Thanks to everyone who responded publicly or privately to my query.  
I'm daunted by the wealth of informed comment, and will follow up the  
references as diligently as I can.    
 
Pat Gunning's thoughtful response emphasises the substance of my  
question: 'what do economists mean by the market'? My enquiry began  
because I felt this hoary question might usefully be restated as 'what do  
they consider internal to the market, and what do they consider to  
external to the market'?   
 
I mentioned the 'analytic' foundation of the distinction, but this didn't  
seem to get picked up. I don't think 'analytic' is the same as 'absolute'; I  
want to know if there is some other basis for the distinction than  
personal whim. I can't see, for example, that the reason one treats water  
as part of a river, and an aeroplane above it as outside the river, is  
reducible to rhetoric. I think it has something to do with objectivity;  
pace postmodernism, I feel it arises from any reasonable way of  
conceiving what a river or an aeroplane actually is.   
 
A second point. It is possible to miss an important refinement if one  
does not also distinguish an internal phenomenon from an external  
linkage. This is an additional idea I'd like to throw into the discussion.   
 
Separate systems can interact, and this does not make them the same  
system. Take the extreme case I gave of an interaction between the  
market and the climate.   
 
The market interacts with the climate. Does this make the climate a part  
of the market? If so, then by the same argument, the market is a part of  
the climate. I'm not sure how our noble profession would react to  
becoming a branch of meteorology.   
 
I think the fact that we feel compelled to speak of an interaction  
'between' climate and market, shows than there is something about the  
objective nature of the two systems that obliges us to distinguish them  
apart, despite their causal links, on the ontological grounds that each  
has sufficient internal coherence to be studied in its own right. This is  
what I mean by an 'analytical' distinction.   
 
One can have distinct objects or systems, each coherent in itself, that  
interact.
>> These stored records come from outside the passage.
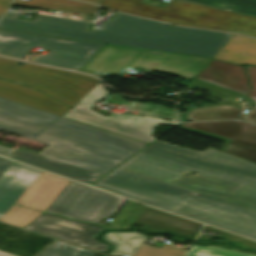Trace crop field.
Here are the masks:
<instances>
[{
	"label": "crop field",
	"instance_id": "4177f3b9",
	"mask_svg": "<svg viewBox=\"0 0 256 256\" xmlns=\"http://www.w3.org/2000/svg\"><path fill=\"white\" fill-rule=\"evenodd\" d=\"M187 87H189V89H195V88L203 89V90L210 92V95H212L214 97L226 99V101H222L221 104H227V105L234 106V107L239 106V107L247 108V109H251L253 107L249 103V101L239 98L238 95L221 90L219 88H216V87H213L210 85H206V84H202V83L193 81Z\"/></svg>",
	"mask_w": 256,
	"mask_h": 256
},
{
	"label": "crop field",
	"instance_id": "bd1437ed",
	"mask_svg": "<svg viewBox=\"0 0 256 256\" xmlns=\"http://www.w3.org/2000/svg\"><path fill=\"white\" fill-rule=\"evenodd\" d=\"M62 17H69V18H74V19H79V20H90L93 19V16H89L87 14H76L72 12H60Z\"/></svg>",
	"mask_w": 256,
	"mask_h": 256
},
{
	"label": "crop field",
	"instance_id": "d8731c3e",
	"mask_svg": "<svg viewBox=\"0 0 256 256\" xmlns=\"http://www.w3.org/2000/svg\"><path fill=\"white\" fill-rule=\"evenodd\" d=\"M107 94L108 92L103 88L102 84L99 83L74 104V108L72 110L70 109L71 111L64 116L148 143L156 140V138L150 135L159 123L179 126V123L163 121L154 117L129 115H111L105 117L93 111L91 109L93 103L103 99Z\"/></svg>",
	"mask_w": 256,
	"mask_h": 256
},
{
	"label": "crop field",
	"instance_id": "ac0d7876",
	"mask_svg": "<svg viewBox=\"0 0 256 256\" xmlns=\"http://www.w3.org/2000/svg\"><path fill=\"white\" fill-rule=\"evenodd\" d=\"M0 98V131L50 145L41 154L105 175L147 144L107 131L59 119Z\"/></svg>",
	"mask_w": 256,
	"mask_h": 256
},
{
	"label": "crop field",
	"instance_id": "3316defc",
	"mask_svg": "<svg viewBox=\"0 0 256 256\" xmlns=\"http://www.w3.org/2000/svg\"><path fill=\"white\" fill-rule=\"evenodd\" d=\"M69 180L43 172L12 205L2 221L25 228L48 208Z\"/></svg>",
	"mask_w": 256,
	"mask_h": 256
},
{
	"label": "crop field",
	"instance_id": "d1516ede",
	"mask_svg": "<svg viewBox=\"0 0 256 256\" xmlns=\"http://www.w3.org/2000/svg\"><path fill=\"white\" fill-rule=\"evenodd\" d=\"M26 229L53 236L80 246L104 253L108 246L95 240L102 226L63 219L60 216L43 214Z\"/></svg>",
	"mask_w": 256,
	"mask_h": 256
},
{
	"label": "crop field",
	"instance_id": "412701ff",
	"mask_svg": "<svg viewBox=\"0 0 256 256\" xmlns=\"http://www.w3.org/2000/svg\"><path fill=\"white\" fill-rule=\"evenodd\" d=\"M142 0H103L102 6L180 25L237 32L256 37V18L173 0L165 8Z\"/></svg>",
	"mask_w": 256,
	"mask_h": 256
},
{
	"label": "crop field",
	"instance_id": "750c4746",
	"mask_svg": "<svg viewBox=\"0 0 256 256\" xmlns=\"http://www.w3.org/2000/svg\"><path fill=\"white\" fill-rule=\"evenodd\" d=\"M148 209V206L143 205L140 206L127 220L126 224H124L122 229H126L128 227L131 226V224L142 214L144 213L146 210ZM129 229V228H128Z\"/></svg>",
	"mask_w": 256,
	"mask_h": 256
},
{
	"label": "crop field",
	"instance_id": "ae1a2a85",
	"mask_svg": "<svg viewBox=\"0 0 256 256\" xmlns=\"http://www.w3.org/2000/svg\"><path fill=\"white\" fill-rule=\"evenodd\" d=\"M188 250L164 245L161 249L145 244L135 256H186Z\"/></svg>",
	"mask_w": 256,
	"mask_h": 256
},
{
	"label": "crop field",
	"instance_id": "8a807250",
	"mask_svg": "<svg viewBox=\"0 0 256 256\" xmlns=\"http://www.w3.org/2000/svg\"><path fill=\"white\" fill-rule=\"evenodd\" d=\"M189 171L243 183L226 199L174 185ZM112 192L256 240V165L156 141L97 182Z\"/></svg>",
	"mask_w": 256,
	"mask_h": 256
},
{
	"label": "crop field",
	"instance_id": "00972430",
	"mask_svg": "<svg viewBox=\"0 0 256 256\" xmlns=\"http://www.w3.org/2000/svg\"><path fill=\"white\" fill-rule=\"evenodd\" d=\"M241 110L230 106H214L193 110L187 117L189 121L193 120H224L239 118Z\"/></svg>",
	"mask_w": 256,
	"mask_h": 256
},
{
	"label": "crop field",
	"instance_id": "0bd39190",
	"mask_svg": "<svg viewBox=\"0 0 256 256\" xmlns=\"http://www.w3.org/2000/svg\"><path fill=\"white\" fill-rule=\"evenodd\" d=\"M27 61H29V62H33V61H30V60H27ZM34 63H38V62H34ZM39 64H43V63H39ZM43 65H48V64H43ZM48 66H53V65H48ZM53 67H58V66H53ZM58 68H62V67H58ZM64 69H67V68H64ZM70 70H72V69H70ZM77 71V70H76ZM82 72V71H81ZM86 73V72H85ZM89 74H91V73H89ZM92 75H94V76H96L97 74H92Z\"/></svg>",
	"mask_w": 256,
	"mask_h": 256
},
{
	"label": "crop field",
	"instance_id": "a9b5d70f",
	"mask_svg": "<svg viewBox=\"0 0 256 256\" xmlns=\"http://www.w3.org/2000/svg\"><path fill=\"white\" fill-rule=\"evenodd\" d=\"M218 8H229L235 12L256 15V0H186Z\"/></svg>",
	"mask_w": 256,
	"mask_h": 256
},
{
	"label": "crop field",
	"instance_id": "1d83c4d3",
	"mask_svg": "<svg viewBox=\"0 0 256 256\" xmlns=\"http://www.w3.org/2000/svg\"><path fill=\"white\" fill-rule=\"evenodd\" d=\"M12 163L13 161L0 157V177L4 174V172L9 168Z\"/></svg>",
	"mask_w": 256,
	"mask_h": 256
},
{
	"label": "crop field",
	"instance_id": "5142ce71",
	"mask_svg": "<svg viewBox=\"0 0 256 256\" xmlns=\"http://www.w3.org/2000/svg\"><path fill=\"white\" fill-rule=\"evenodd\" d=\"M6 157L89 185L102 177L100 174L21 148L13 151Z\"/></svg>",
	"mask_w": 256,
	"mask_h": 256
},
{
	"label": "crop field",
	"instance_id": "d9b57169",
	"mask_svg": "<svg viewBox=\"0 0 256 256\" xmlns=\"http://www.w3.org/2000/svg\"><path fill=\"white\" fill-rule=\"evenodd\" d=\"M135 222L143 224L144 226L142 229L148 231H167L185 238H194L198 235L202 227V224L151 207H149V209Z\"/></svg>",
	"mask_w": 256,
	"mask_h": 256
},
{
	"label": "crop field",
	"instance_id": "34b2d1b8",
	"mask_svg": "<svg viewBox=\"0 0 256 256\" xmlns=\"http://www.w3.org/2000/svg\"><path fill=\"white\" fill-rule=\"evenodd\" d=\"M0 78L41 90L72 107L99 80L80 73L0 58ZM0 97L61 116L70 108L29 88L0 79ZM76 104V103H75Z\"/></svg>",
	"mask_w": 256,
	"mask_h": 256
},
{
	"label": "crop field",
	"instance_id": "028f5c9d",
	"mask_svg": "<svg viewBox=\"0 0 256 256\" xmlns=\"http://www.w3.org/2000/svg\"><path fill=\"white\" fill-rule=\"evenodd\" d=\"M81 1H86V2H91V3H95V4H101L102 0H81Z\"/></svg>",
	"mask_w": 256,
	"mask_h": 256
},
{
	"label": "crop field",
	"instance_id": "e1f06a70",
	"mask_svg": "<svg viewBox=\"0 0 256 256\" xmlns=\"http://www.w3.org/2000/svg\"><path fill=\"white\" fill-rule=\"evenodd\" d=\"M0 256H16V255H13V254H10V253H7V252H4V251L0 250Z\"/></svg>",
	"mask_w": 256,
	"mask_h": 256
},
{
	"label": "crop field",
	"instance_id": "92a150f3",
	"mask_svg": "<svg viewBox=\"0 0 256 256\" xmlns=\"http://www.w3.org/2000/svg\"><path fill=\"white\" fill-rule=\"evenodd\" d=\"M147 238V236L137 232H108L102 237L104 241L115 246V250L109 253V255L112 256H118L121 254L132 256L137 251V249L147 240Z\"/></svg>",
	"mask_w": 256,
	"mask_h": 256
},
{
	"label": "crop field",
	"instance_id": "5a996713",
	"mask_svg": "<svg viewBox=\"0 0 256 256\" xmlns=\"http://www.w3.org/2000/svg\"><path fill=\"white\" fill-rule=\"evenodd\" d=\"M125 199L70 181L45 212L101 224Z\"/></svg>",
	"mask_w": 256,
	"mask_h": 256
},
{
	"label": "crop field",
	"instance_id": "214f88e0",
	"mask_svg": "<svg viewBox=\"0 0 256 256\" xmlns=\"http://www.w3.org/2000/svg\"><path fill=\"white\" fill-rule=\"evenodd\" d=\"M87 40L212 58L217 52L89 35Z\"/></svg>",
	"mask_w": 256,
	"mask_h": 256
},
{
	"label": "crop field",
	"instance_id": "e52e79f7",
	"mask_svg": "<svg viewBox=\"0 0 256 256\" xmlns=\"http://www.w3.org/2000/svg\"><path fill=\"white\" fill-rule=\"evenodd\" d=\"M34 46L50 50L34 61L80 70L105 45L0 29V54L23 58Z\"/></svg>",
	"mask_w": 256,
	"mask_h": 256
},
{
	"label": "crop field",
	"instance_id": "730fd06b",
	"mask_svg": "<svg viewBox=\"0 0 256 256\" xmlns=\"http://www.w3.org/2000/svg\"><path fill=\"white\" fill-rule=\"evenodd\" d=\"M96 254L57 240L37 256H96Z\"/></svg>",
	"mask_w": 256,
	"mask_h": 256
},
{
	"label": "crop field",
	"instance_id": "120bbe31",
	"mask_svg": "<svg viewBox=\"0 0 256 256\" xmlns=\"http://www.w3.org/2000/svg\"><path fill=\"white\" fill-rule=\"evenodd\" d=\"M11 203L0 202V220L11 207Z\"/></svg>",
	"mask_w": 256,
	"mask_h": 256
},
{
	"label": "crop field",
	"instance_id": "d3111659",
	"mask_svg": "<svg viewBox=\"0 0 256 256\" xmlns=\"http://www.w3.org/2000/svg\"><path fill=\"white\" fill-rule=\"evenodd\" d=\"M138 205L136 203L128 201L115 220L108 226L107 229H120L124 219L129 215V213Z\"/></svg>",
	"mask_w": 256,
	"mask_h": 256
},
{
	"label": "crop field",
	"instance_id": "dafd665d",
	"mask_svg": "<svg viewBox=\"0 0 256 256\" xmlns=\"http://www.w3.org/2000/svg\"><path fill=\"white\" fill-rule=\"evenodd\" d=\"M14 4L96 15L98 6L72 0H16Z\"/></svg>",
	"mask_w": 256,
	"mask_h": 256
},
{
	"label": "crop field",
	"instance_id": "eef30255",
	"mask_svg": "<svg viewBox=\"0 0 256 256\" xmlns=\"http://www.w3.org/2000/svg\"><path fill=\"white\" fill-rule=\"evenodd\" d=\"M187 256H256V254L226 250L216 246L201 247L191 245V249Z\"/></svg>",
	"mask_w": 256,
	"mask_h": 256
},
{
	"label": "crop field",
	"instance_id": "bc2a9ffb",
	"mask_svg": "<svg viewBox=\"0 0 256 256\" xmlns=\"http://www.w3.org/2000/svg\"><path fill=\"white\" fill-rule=\"evenodd\" d=\"M214 59L256 65V39L234 34Z\"/></svg>",
	"mask_w": 256,
	"mask_h": 256
},
{
	"label": "crop field",
	"instance_id": "cbeb9de0",
	"mask_svg": "<svg viewBox=\"0 0 256 256\" xmlns=\"http://www.w3.org/2000/svg\"><path fill=\"white\" fill-rule=\"evenodd\" d=\"M19 12L9 11L0 20V28L75 38L85 40L88 33V22L36 16L34 21L17 19Z\"/></svg>",
	"mask_w": 256,
	"mask_h": 256
},
{
	"label": "crop field",
	"instance_id": "d32e631a",
	"mask_svg": "<svg viewBox=\"0 0 256 256\" xmlns=\"http://www.w3.org/2000/svg\"><path fill=\"white\" fill-rule=\"evenodd\" d=\"M12 0H0V16L6 12Z\"/></svg>",
	"mask_w": 256,
	"mask_h": 256
},
{
	"label": "crop field",
	"instance_id": "b80d0937",
	"mask_svg": "<svg viewBox=\"0 0 256 256\" xmlns=\"http://www.w3.org/2000/svg\"><path fill=\"white\" fill-rule=\"evenodd\" d=\"M179 116H180L181 121H183V122L187 121L185 114H179Z\"/></svg>",
	"mask_w": 256,
	"mask_h": 256
},
{
	"label": "crop field",
	"instance_id": "28ad6ade",
	"mask_svg": "<svg viewBox=\"0 0 256 256\" xmlns=\"http://www.w3.org/2000/svg\"><path fill=\"white\" fill-rule=\"evenodd\" d=\"M187 131L228 143L225 152L256 163V125L243 121L201 122L183 124Z\"/></svg>",
	"mask_w": 256,
	"mask_h": 256
},
{
	"label": "crop field",
	"instance_id": "4a817a6b",
	"mask_svg": "<svg viewBox=\"0 0 256 256\" xmlns=\"http://www.w3.org/2000/svg\"><path fill=\"white\" fill-rule=\"evenodd\" d=\"M176 185L193 191L192 197L198 192H204L226 198L236 190L241 183L231 180L197 174L193 176L188 173Z\"/></svg>",
	"mask_w": 256,
	"mask_h": 256
},
{
	"label": "crop field",
	"instance_id": "c035e120",
	"mask_svg": "<svg viewBox=\"0 0 256 256\" xmlns=\"http://www.w3.org/2000/svg\"><path fill=\"white\" fill-rule=\"evenodd\" d=\"M6 57H8V56H6ZM10 58H14V57H10ZM14 59H18V60H21L20 58H14Z\"/></svg>",
	"mask_w": 256,
	"mask_h": 256
},
{
	"label": "crop field",
	"instance_id": "5866460e",
	"mask_svg": "<svg viewBox=\"0 0 256 256\" xmlns=\"http://www.w3.org/2000/svg\"><path fill=\"white\" fill-rule=\"evenodd\" d=\"M12 149H8V148H5V147H1L0 146V155L4 156L6 155L8 152H10ZM9 154V153H8Z\"/></svg>",
	"mask_w": 256,
	"mask_h": 256
},
{
	"label": "crop field",
	"instance_id": "733c2abd",
	"mask_svg": "<svg viewBox=\"0 0 256 256\" xmlns=\"http://www.w3.org/2000/svg\"><path fill=\"white\" fill-rule=\"evenodd\" d=\"M41 173L25 165L12 164L0 179V201L15 203Z\"/></svg>",
	"mask_w": 256,
	"mask_h": 256
},
{
	"label": "crop field",
	"instance_id": "22f410ed",
	"mask_svg": "<svg viewBox=\"0 0 256 256\" xmlns=\"http://www.w3.org/2000/svg\"><path fill=\"white\" fill-rule=\"evenodd\" d=\"M246 68L252 90L248 87L243 67L215 60L210 61L195 79L240 92L256 101V67L246 66ZM242 119L256 123V109Z\"/></svg>",
	"mask_w": 256,
	"mask_h": 256
},
{
	"label": "crop field",
	"instance_id": "dd49c442",
	"mask_svg": "<svg viewBox=\"0 0 256 256\" xmlns=\"http://www.w3.org/2000/svg\"><path fill=\"white\" fill-rule=\"evenodd\" d=\"M89 34L215 51L233 35L165 25L117 12L112 21L103 23L100 29H91Z\"/></svg>",
	"mask_w": 256,
	"mask_h": 256
},
{
	"label": "crop field",
	"instance_id": "f4fd0767",
	"mask_svg": "<svg viewBox=\"0 0 256 256\" xmlns=\"http://www.w3.org/2000/svg\"><path fill=\"white\" fill-rule=\"evenodd\" d=\"M211 59L158 51L106 45L81 70L103 74L122 73L125 69L144 68L146 73L164 72L194 79ZM178 84H174L176 86Z\"/></svg>",
	"mask_w": 256,
	"mask_h": 256
}]
</instances>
Each is governed by a combination of intrinsic elements and  
external linkages. It is true we can identify those variables in an equation  
system that are connected, but this doesn't tell us whether a connection  
is intrinsic or a linkage. An additional criterion is required that must  
come from outside the equations as such. I think this criterion is  
analytic and has to do with the nature of what is being studied, not the  
equations that represent this nature to consciousness.   
 
For the same reason, I don't think the question is entirely answered by  
distinguishing the variables that one holds fixed from those that one  
allows to vary. To be sure Marshall holds, say, fixed investments  
constant in the short run. I'm not convinced he meant to say that fixed  
capital is only part of the market in the long run. If he did, I think he  
was wrong: it would be like saying the stomach is only a part of the  
body when one is eating. I think he meant that fixed investments are  
always a part of the market, but in studying some of the market's  
behaviour, one may ignore their variation.   
 
So my question can be rephrased: what is the analytical basis on which  
economists, historically, have distingushed the market, and its inner or  
endogenous components, from those external or exogenous systems or  
factors with which it may very well interact?